The new date was requested by Edifice Engineering, the private firm contracted to demolish the towers.
A bench of justices Dhananjaya Y Chandrachud examined the application and found that it met the approval of an expert body – Central Building Research Institute (CBRI)--which, on May 11, communicated its approval for the time extension.
The bench said, “In view of expert opinion, time for completing the work of demolition is extended until August 28, 2022.”
The court also directed the Noida authority to convene a meeting of all stakeholders to discuss the steps to carry out the demolition safely and to file a status report before the next date of hearing on July 29.

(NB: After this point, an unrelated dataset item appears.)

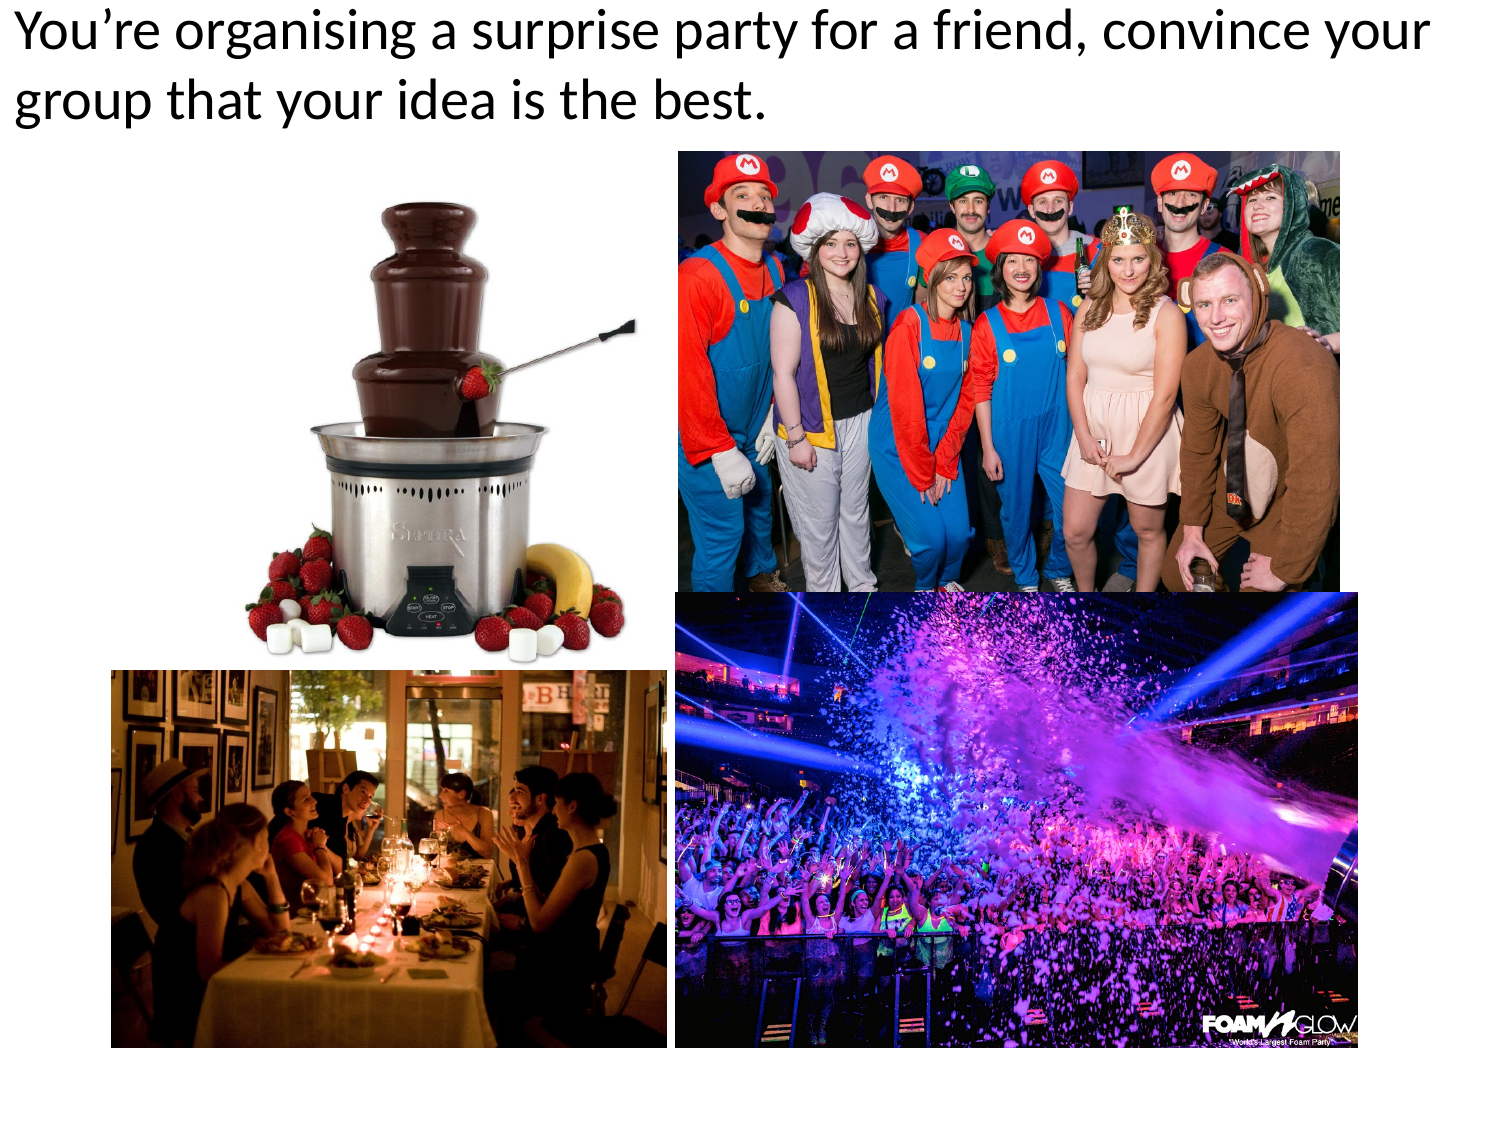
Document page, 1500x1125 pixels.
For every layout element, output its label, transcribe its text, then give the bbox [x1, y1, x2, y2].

Before passing the order, the court went through a status report prepared by the Noida authority, indicating that prior to seeking an extension, Edifice Engineering carried out a test blast on April 10 and found the structure sturdier than originally believed. Pursuant to this, Edifice Engineering wrote to Supertech, with a copy marked each to Noida authority and CBRI, with a request to reschedule the final blast date from May 22 to August 28 as it had to re-design the final building blast designs.
This report prepared by Edifice Engineering was presented to the top court by way of an application moved by Supertech’s interim resolution professional (IRP) Hitesh Goel.

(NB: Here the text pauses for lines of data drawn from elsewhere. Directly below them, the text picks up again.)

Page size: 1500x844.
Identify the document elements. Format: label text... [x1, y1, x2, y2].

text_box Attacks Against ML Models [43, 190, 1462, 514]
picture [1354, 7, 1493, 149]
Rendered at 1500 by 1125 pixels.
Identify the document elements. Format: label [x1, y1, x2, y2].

Commenting on the application, advocate Gaurav Agrawal, assisting the court as amicus curiae, said, “If it is about safety, an extension may be granted and a report called in this regard by last week of July.”
Initially, even the court felt that it was a ploy by Supertech to delay the demolition that was ordered by the Supreme Court on August 31 last year.

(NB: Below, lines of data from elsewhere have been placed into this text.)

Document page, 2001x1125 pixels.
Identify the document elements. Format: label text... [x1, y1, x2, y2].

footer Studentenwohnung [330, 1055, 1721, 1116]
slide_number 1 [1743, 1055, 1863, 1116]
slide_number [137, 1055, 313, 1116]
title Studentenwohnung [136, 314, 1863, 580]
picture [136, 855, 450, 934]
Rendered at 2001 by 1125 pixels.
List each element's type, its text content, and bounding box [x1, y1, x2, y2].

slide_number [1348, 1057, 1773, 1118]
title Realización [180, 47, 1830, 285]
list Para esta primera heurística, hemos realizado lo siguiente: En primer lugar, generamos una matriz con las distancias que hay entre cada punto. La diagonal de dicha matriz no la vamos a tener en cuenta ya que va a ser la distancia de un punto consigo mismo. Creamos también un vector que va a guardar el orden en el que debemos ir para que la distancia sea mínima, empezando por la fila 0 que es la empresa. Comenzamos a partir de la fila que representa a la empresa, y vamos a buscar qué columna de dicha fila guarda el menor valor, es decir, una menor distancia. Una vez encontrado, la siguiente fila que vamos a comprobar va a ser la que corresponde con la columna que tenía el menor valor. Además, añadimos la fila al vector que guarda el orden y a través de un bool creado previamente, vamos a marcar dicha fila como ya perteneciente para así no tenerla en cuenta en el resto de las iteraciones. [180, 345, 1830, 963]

But the court went by a report by CBRI, which is an expert body, that went into the four reasons cited by Edifice Engineering as grounds for seeking additional time.
According to the report, “Edifice Engineering now estimates an increase in blast floors, increase in holes per column, increase of wrapping of columns with wire mesh and geotextile cloth, increase in the quantity of explosives to be used, all of which is causing an additional delay of 9 to 10 weeks.”
Besides, Edifice Engineering attributed the delay to other factors such as interruptions caused by residents of Supertech’s Emerald Court society during the demolition of a nine-metre pathway between the two structures and adjacent towers, the damage to the IGL gas pipeline that required its re-routing, and delay by Supertech in making payments.
The order to demolish the twin towers was first issued by the Allahabad high court in April 2014 on a plea filed by the Emerald Court Apartment Owners’ Association. The residents complained that while purchasing the flats, the area occupied by the towers was shown as a green area and the towers that subsequently came up on this space amounted to a breach of trust by the builder. It also came to light that the structures were in violation of the National Building Code, 2005.
The Supreme Court, on an appeal filed by Supertech, upheld the high court verdict and ordered compensation to the homebuyers who bought flats in the twin towers. Of the 633 persons who booked flats in the twin towers, the court directed Supertech to refund the entire amount deposited by homebuyers with 12% interest. About 248 homebuyers took an early refund while 133 took flats in other Supertech projects, leaving only 252 homebuyers who were to receive a refund as per court’s order.
On February 7, 2022, a bench of justices Dhananjaya Y Chandrachud and Surya Kant directed that Supertech and Edifice Engineering implement the Supreme Court’s August 31, 2021 order to demolish the two buildings in Supertech Emerald Court society without further hold-up. Sources said that Edifice Engineering had earlier sought over four months for preparation. However, the Supreme Court gave them three months’ time, following which May 22 was fixed as the date for demolition.